(Transcribed page contents)
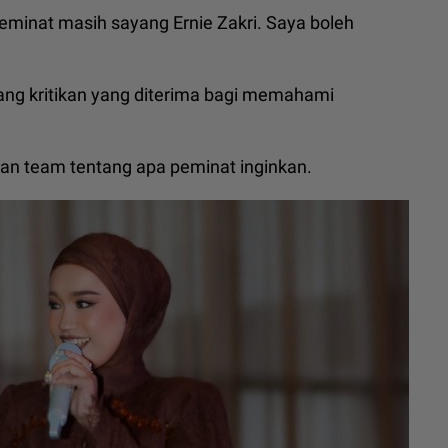
peminat masih sayang Ernie Zakri. Saya boleh
ang kritikan yang diterima bagi memahami
gan team tentang apa peminat inginkan.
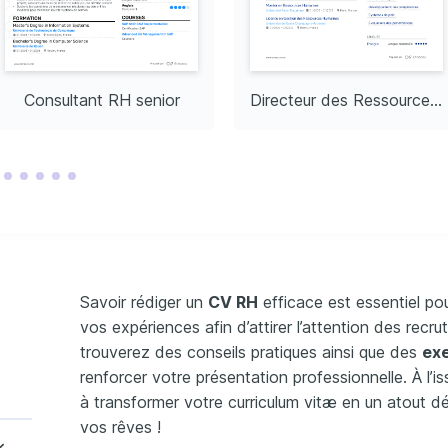
ternelle
Compétent
ES
at en Gestion de 
Consultant RH senior
Directeur des Ressources Humaines
l'Institut de Formation 
n de Paie
n en Analyse de 
s RH
r OpenClassrooms
Savoir rédiger un
CV RH
efficace est essentiel po
vos expériences afin d’attirer l’attention des recru
trouverez des conseils pratiques ainsi que des
ex
renforcer votre présentation professionnelle. À l’i
à transformer votre curriculum vitæ en un atout d
vos rêves !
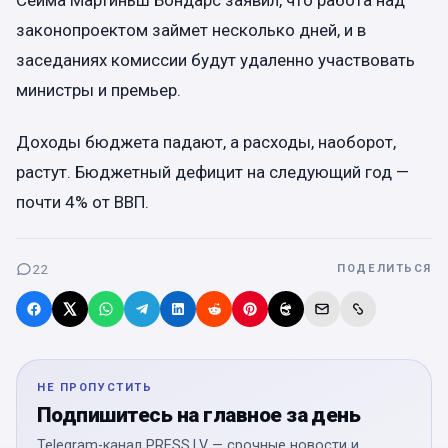
Сейма Мартиньш Бондарс заявил, что работа над
законопроектом займет несколько дней, и в
заседаниях комиссии будут удаленно участвовать
министры и премьер.
Доходы бюджета падают, а расходы, наоборот,
растут. Бюджетный дефицит на следующий год —
почти 4% от ВВП.
22
ПОДЕЛИТЬСЯ
НЕ ПРОПУСТИТЬ
Подпишитесь на главное за день
Telegram-канал PRESS.LV — срочные новости и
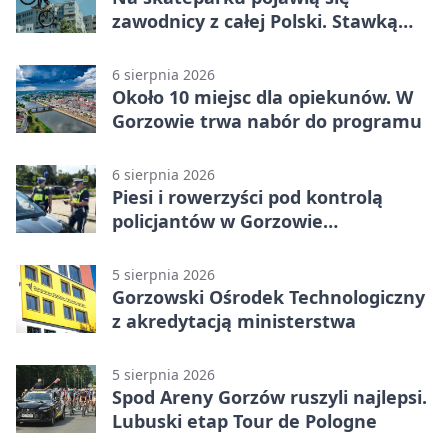
zawodnicy z całej Polski. Stawką
Puchar Polski BMX
6 sierpnia 2026
Około 10 miejsc dla opiekunów. W
Gorzowie trwa nabór do programu
6 sierpnia 2026
Piesi i rowerzyści pod kontrolą
policjantów w Gorzowie
Wielkopolskim
5 sierpnia 2026
Gorzowski Ośrodek Technologiczny
z akredytacją ministerstwa
5 sierpnia 2026
Spod Areny Gorzów ruszyli najlepsi.
Lubuski etap Tour de Pologne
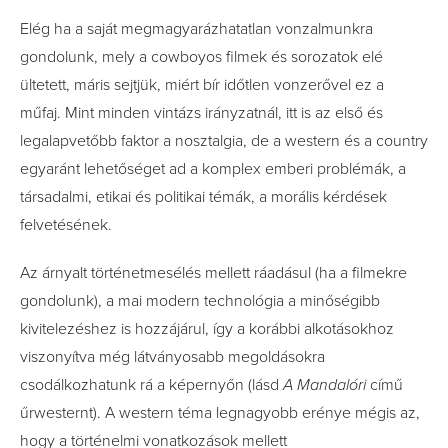
Elég ha a saját megmagyarázhatatlan vonzalmunkra
gondolunk, mely a cowboyos filmek és sorozatok elé
ültetett, máris sejtjük, miért bír időtlen vonzerővel ez a
műfaj. Mint minden vintázs irányzatnál, itt is az első és
legalapvetőbb faktor a nosztalgia, de a western és a country
egyaránt lehetőséget ad a komplex emberi problémák, a
társadalmi, etikai és politikai témák, a morális kérdések
felvetésének.
Az árnyalt történetmesélés mellett ráadásul (ha a filmekre
gondolunk), a mai modern technológia a minőségibb
kivitelezéshez is hozzájárul, így a korábbi alkotásokhoz
viszonyítva még látványosabb megoldásokra
csodálkozhatunk rá a képernyőn (lásd
A Mandalóri
című
űrwesternt). A western téma legnagyobb erénye mégis az,
hogy a történelmi vonatkozások mellett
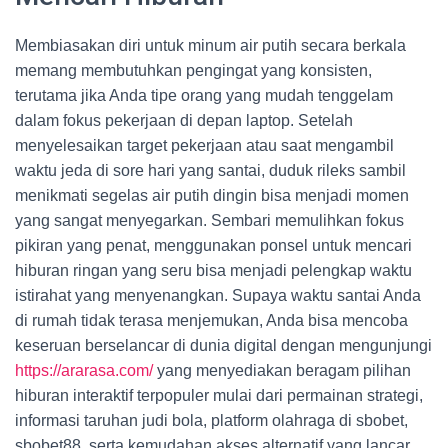
Membiasakan diri untuk minum air putih secara berkala
memang membutuhkan pengingat yang konsisten,
terutama jika Anda tipe orang yang mudah tenggelam
dalam fokus pekerjaan di depan laptop. Setelah
menyelesaikan target pekerjaan atau saat mengambil
waktu jeda di sore hari yang santai, duduk rileks sambil
menikmati segelas air putih dingin bisa menjadi momen
yang sangat menyegarkan. Sembari memulihkan fokus
pikiran yang penat, menggunakan ponsel untuk mencari
hiburan ringan yang seru bisa menjadi pelengkap waktu
istirahat yang menyenangkan. Supaya waktu santai Anda
di rumah tidak terasa menjemukan, Anda bisa mencoba
keseruan berselancar di dunia digital dengan mengunjungi
https://ararasa.com/
yang menyediakan beragam pilihan
hiburan interaktif terpopuler mulai dari permainan strategi,
informasi taruhan judi bola, platform olahraga di sbobet,
sbobet88, serta kemudahan akses alternatif yang lancar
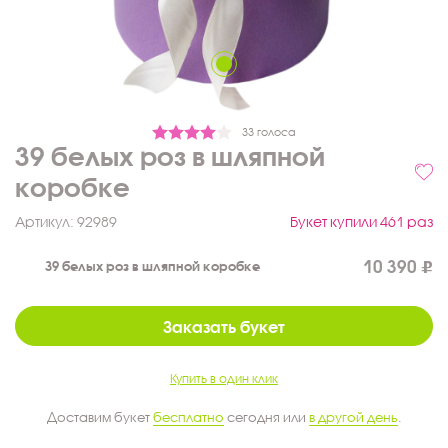
33 голоса
39 белых роз в шляпной
коробке
Артикул:
92989
Букет купили 461 раз
10 390
39 белых роз в шляпной коробке
Заказать букет
Купить в один клик
Доставим букет
бесплатно
сегодня или
в другой день
.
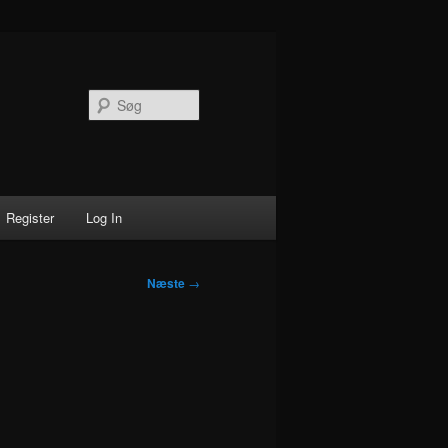
Søg
Register
Log In
Næste
→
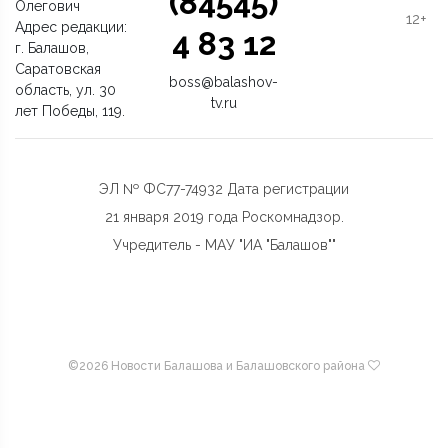
(84545)
Олегович
12+
Адрес редакции:
4 83 12
г. Балашов,
Саратовская
boss@balashov-
область, ул. 30
tv.ru
лет Победы, 119.
ЭЛ № ФС77-74932 Дата регистрации
21 января 2019 года Роскомнадзор.
Учредитель - МАУ "ИА "Балашов""
©
2026 Новости Балашова и Балашовского района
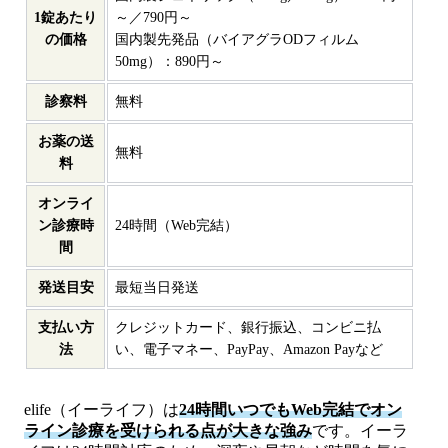
1錠あたり
～／790円～
の価格
国内製先発品（バイアグラODフィルム
50mg）：890円～
診察料
無料
お薬の送
無料
料
オンライ
ン診療時
24時間（Web完結）
間
発送目安
最短当日発送
支払い方
クレジットカード、銀行振込、コンビニ払
法
い、電子マネー、PayPay、Amazon Payなど
elife（イーライフ）は
24時間いつでもWeb完結でオン
ライン診療を受けられる点が大きな強み
です。イーラ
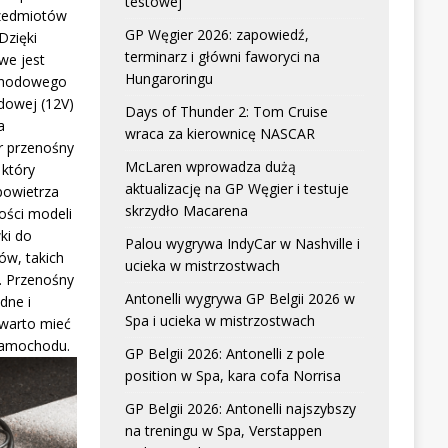
testowej
zedmiotów
GP Węgier 2026: zapowiedź,
Dzięki
terminarz i główni faworyci na
we jest
Hungaroringu
chodowego
dowej (12V)
Days of Thunder 2: Tom Cruise
a
wraca za kierownicę NASCAR
r przenośny
McLaren wprowadza dużą
który
aktualizację na GP Węgier i testuje
powietrza
skrzydło Macarena
ści modeli
ki do
Palou wygrywa IndyCar w Nashville i
w, takich
ucieka w mistrzostwach
. Przenośny
Antonelli wygrywa GP Belgii 2026 w
dne i
Spa i ucieka w mistrzostwach
 warto mieć
samochodu.
GP Belgii 2026: Antonelli z pole
position w Spa, kara cofa Norrisa
GP Belgii 2026: Antonelli najszybszy
na treningu w Spa, Verstappen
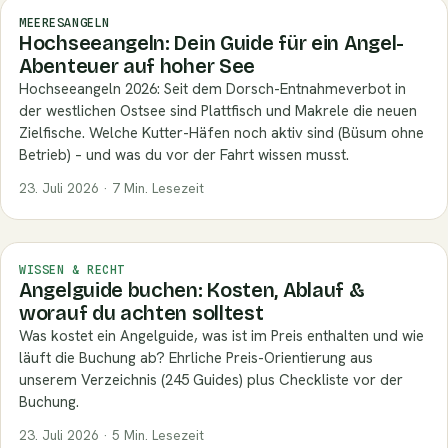
MEERESANGELN
Hochseeangeln: Dein Guide für ein Angel-
Abenteuer auf hoher See
Hochseeangeln 2026: Seit dem Dorsch-Entnahmeverbot in
der westlichen Ostsee sind Plattfisch und Makrele die neuen
Zielfische. Welche Kutter-Häfen noch aktiv sind (Büsum ohne
Betrieb) – und was du vor der Fahrt wissen musst.
23. Juli 2026 · 7 Min. Lesezeit
WISSEN & RECHT
Angelguide buchen: Kosten, Ablauf &
worauf du achten solltest
Was kostet ein Angelguide, was ist im Preis enthalten und wie
läuft die Buchung ab? Ehrliche Preis-Orientierung aus
unserem Verzeichnis (245 Guides) plus Checkliste vor der
Buchung.
23. Juli 2026 · 5 Min. Lesezeit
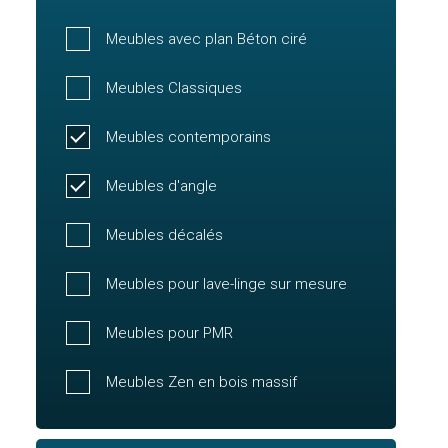
Meubles avec plan Béton ciré
Meubles Classiques
Meubles contemporains
Meubles d'angle
Meubles décalés
Meubles pour lave-linge sur mesure
Meubles pour PMR
Meubles Zen en bois massif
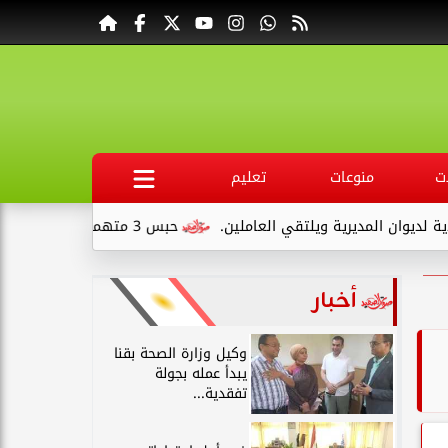
ت
منوعات
تعليم
ة ويلتقي العاملين.
حبس 3 متهمين 15 يومًا علي ذمةالتحقيقات بتهمة التنقيب عن الآثار داخل...
أخبار
وكيل وزارة الصحة بقنا
يبدأ عمله بجولة
تفقدية...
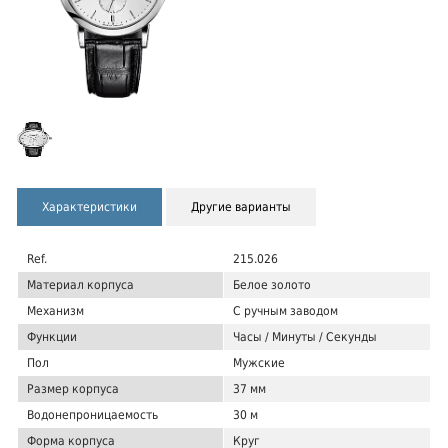
Характеристики
Другие варианты
Ref.
215.026
Материал корпуса
Белое золото
Механизм
С ручным заводом
Функции
Часы / Минуты / Секунды
Пол
Мужские
Размер корпуса
37 мм
Водонепроницаемость
30 м
Форма корпуса
Круг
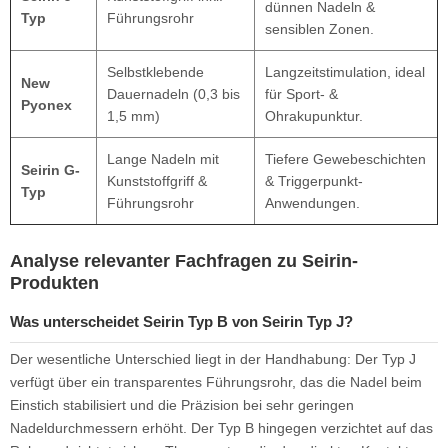
dünnen Nadeln &
Typ
Führungsrohr
sensiblen Zonen.
Selbstklebende
Langzeitstimulation, ideal
New
Dauernadeln (0,3 bis
für Sport- &
Pyonex
1,5 mm)
Ohrakupunktur.
Lange Nadeln mit
Tiefere Gewebeschichten
Seirin G-
Kunststoffgriff &
& Triggerpunkt-
Typ
Führungsrohr
Anwendungen.
Analyse relevanter Fachfragen zu Seirin-
Produkten
Was unterscheidet Seirin Typ B von Seirin Typ J?
Der wesentliche Unterschied liegt in der Handhabung: Der Typ J
verfügt über ein transparentes Führungsrohr, das die Nadel beim
Einstich stabilisiert und die Präzision bei sehr geringen
Nadeldurchmessern erhöht. Der Typ B hingegen verzichtet auf das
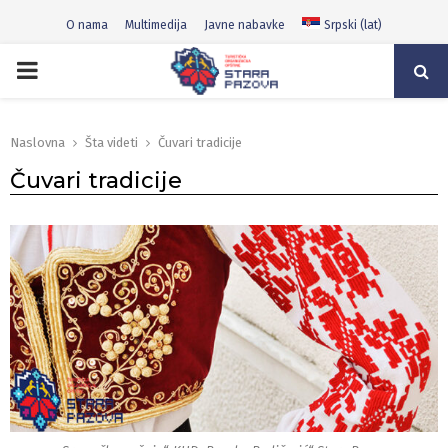
O nama
Multimedija
Javne nabavke
Srpski (lat)
PRIMARY
MENU
Naslovna
Šta videti
Čuvari tradicije
Čuvari tradicije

**WORK ORDER**
Please transcribe all of the entries word for word, with the pictures left out.

**TASK ANSWER**
peminat masih sayang Ernie Zakri. Saya boleh
ang kritikan yang diterima bagi memahami
gan team tentang apa peminat inginkan.
ternelle
Compétent
ES
at en Gestion de 
Consultant RH senior
Directeur des Ressources Humaines
l'Institut de Formation 
n de Paie
n en Analyse de 
s RH
r OpenClassrooms
Savoir rédiger un
CV RH
efficace est essentiel po
vos expériences afin d’attirer l’attention des recru
trouverez des conseils pratiques ainsi que des
ex
renforcer votre présentation professionnelle. À l’i
à transformer votre curriculum vitæ en un atout d
vos rêves !
Сейма Мартиньш Бондарс заявил, что работа над
законопроектом займет несколько дней, и в
заседаниях комиссии будут удаленно участвовать
министры и премьер.
Доходы бюджета падают, а расходы, наоборот,
растут. Бюджетный дефицит на следующий год —
почти 4% от ВВП.
22
ПОДЕЛИТЬСЯ
НЕ ПРОПУСТИТЬ
Подпишитесь на главное за день
Telegram-канал PRESS.LV — срочные новости и
zawodnicy z całej Polski. Stawką
Puchar Polski BMX
6 sierpnia 2026
Około 10 miejsc dla opiekunów. W
Gorzowie trwa nabór do programu
6 sierpnia 2026
Piesi i rowerzyści pod kontrolą
policjantów w Gorzowie
Wielkopolskim
5 sierpnia 2026
Gorzowski Ośrodek Technologiczny
z akredytacją ministerstwa
5 sierpnia 2026
Spod Areny Gorzów ruszyli najlepsi.
Lubuski etap Tour de Pologne
Elég ha a saját megmagyarázhatatlan vonzalmunkra
gondolunk, mely a cowboyos filmek és sorozatok elé
ültetett, máris sejtjük, miért bír időtlen vonzerővel ez a
műfaj. Mint minden vintázs irányzatnál, itt is az első és
legalapvetőbb faktor a nosztalgia, de a western és a country
egyaránt lehetőséget ad a komplex emberi problémák, a
társadalmi, etikai és politikai témák, a morális kérdések
felvetésének.
Az árnyalt történetmesélés mellett ráadásul (ha a filmekre
gondolunk), a mai modern technológia a minőségibb
kivitelezéshez is hozzájárul, így a korábbi alkotásokhoz
viszonyítva még látványosabb megoldásokra
csodálkozhatunk rá a képernyőn (lásd
A Mandalóri
című
űrwesternt). A western téma legnagyobb erénye mégis az,
hogy a történelmi vonatkozások mellett
Membiasakan diri untuk minum air putih secara berkala
memang membutuhkan pengingat yang konsisten,
terutama jika Anda tipe orang yang mudah tenggelam
dalam fokus pekerjaan di depan laptop. Setelah
menyelesaikan target pekerjaan atau saat mengambil
waktu jeda di sore hari yang santai, duduk rileks sambil
menikmati segelas air putih dingin bisa menjadi momen
yang sangat menyegarkan. Sembari memulihkan fokus
pikiran yang penat, menggunakan ponsel untuk mencari
hiburan ringan yang seru bisa menjadi pelengkap waktu
istirahat yang menyenangkan. Supaya waktu santai Anda
di rumah tidak terasa menjemukan, Anda bisa mencoba
keseruan berselancar di dunia digital dengan mengunjungi
https://ararasa.com/
yang menyediakan beragam pilihan
hiburan interaktif terpopuler mulai dari permainan strategi,
informasi taruhan judi bola, platform olahraga di sbobet,
sbobet88, serta kemudahan akses alternatif yang lancar
33 голоса
39 белых роз в шляпной
коробке
Артикул:
92989
Букет купили 461 раз
10 390
39 белых роз в шляпной коробке
Заказать букет
Купить в один клик
Доставим букет
бесплатно
сегодня или
в другой день
.
Søg
Register
Log In
Næste
→
(84545)
Олегович
12+
Адрес редакции:
4 83 12
г. Балашов,
Саратовская
boss@balashov-
область, ул. 30
tv.ru
лет Победы, 119.
ЭЛ № ФС77-74932 Дата регистрации
21 января 2019 года Роскомнадзор.
Учредитель - МАУ "ИА "Балашов""
©
2026 Новости Балашова и Балашовского района
1錠あたり
～／790円～
の価格
国内製先発品（バイアグラODフィルム
50mg）：890円～
診察料
無料
お薬の送
無料
料
オンライ
ン診療時
24時間（Web完結）
間
発送目安
最短当日発送
支払い方
クレジットカード、銀行振込、コンビニ払
法
い、電子マネー、PayPay、Amazon Payなど
elife（イーライフ）は
24時間いつでもWeb完結でオン
ライン診療を受けられる点が大きな強み
です。イーラ
testowej
zedmiotów
GP Węgier 2026: zapowiedź,
Dzięki
terminarz i główni faworyci na
we jest
Hungaroringu
chodowego
dowej (12V)
Days of Thunder 2: Tom Cruise
a
wraca za kierownicę NASCAR
r przenośny
McLaren wprowadza dużą
który
aktualizację na GP Węgier i testuje
powietrza
skrzydło Macarena
ści modeli
ki do
Palou wygrywa IndyCar w Nashville i
w, takich
ucieka w mistrzostwach
. Przenośny
Antonelli wygrywa GP Belgii 2026 w
dne i
Spa i ucieka w mistrzostwach
 warto mieć
samochodu.
GP Belgii 2026: Antonelli z pole
position w Spa, kara cofa Norrisa
GP Belgii 2026: Antonelli najszybszy
na treningu w Spa, Verstappen
MEERESANGELN
Hochseeangeln: Dein Guide für ein Angel-
Abenteuer auf hoher See
Hochseeangeln 2026: Seit dem Dorsch-Entnahmeverbot in
der westlichen Ostsee sind Plattfisch und Makrele die neuen
Zielfische. Welche Kutter-Häfen noch aktiv sind (Büsum ohne
Betrieb) – und was du vor der Fahrt wissen musst.
23. Juli 2026 · 7 Min. Lesezeit
WISSEN & RECHT
Angelguide buchen: Kosten, Ablauf &
worauf du achten solltest
Was kostet ein Angelguide, was ist im Preis enthalten und wie
läuft die Buchung ab? Ehrliche Preis-Orientierung aus
unserem Verzeichnis (245 Guides) plus Checkliste vor der
Buchung.
23. Juli 2026 · 5 Min. Lesezeit
Meubles avec plan Béton ciré
Meubles Classiques
Meubles contemporains
Meubles d'angle
Meubles décalés
Meubles pour lave-linge sur mesure
Meubles pour PMR
Meubles Zen en bois massif
ت
منوعات
تعليم
ة ويلتقي العاملين.
حبس 3 متهمين 15 يومًا علي ذمةالتحقيقات بتهمة التنقيب عن الآثار داخل...
أخبار
وكيل وزارة الصحة بقنا
يبدأ عمله بجولة
تفقدية...
Характеристики
Другие варианты
Ref.
215.026
Материал корпуса
Белое золото
Механизм
С ручным заводом
Функции
Часы / Минуты / Секунды
Пол
Мужские
Размер корпуса
37 мм
Водонепроницаемость
30 м
Форма корпуса
Круг
dünnen Nadeln &
Typ
Führungsrohr
sensiblen Zonen.
Selbstklebende
Langzeitstimulation, ideal
New
Dauernadeln (0,3 bis
für Sport- &
Pyonex
1,5 mm)
Ohrakupunktur.
Lange Nadeln mit
Tiefere Gewebeschichten
Seirin G-
Kunststoffgriff &
& Triggerpunkt-
Typ
Führungsrohr
Anwendungen.
Analyse relevanter Fachfragen zu Seirin-
Produkten
Was unterscheidet Seirin Typ B von Seirin Typ J?
Der wesentliche Unterschied liegt in der Handhabung: Der Typ J
verfügt über ein transparentes Führungsrohr, das die Nadel beim
Einstich stabilisiert und die Präzision bei sehr geringen
Nadeldurchmessern erhöht. Der Typ B hingegen verzichtet auf das
O nama
Multimedija
Javne nabavke
Srpski (lat)
PRIMARY
MENU
Naslovna
Šta videti
Čuvari tradicije
Čuvari tradicije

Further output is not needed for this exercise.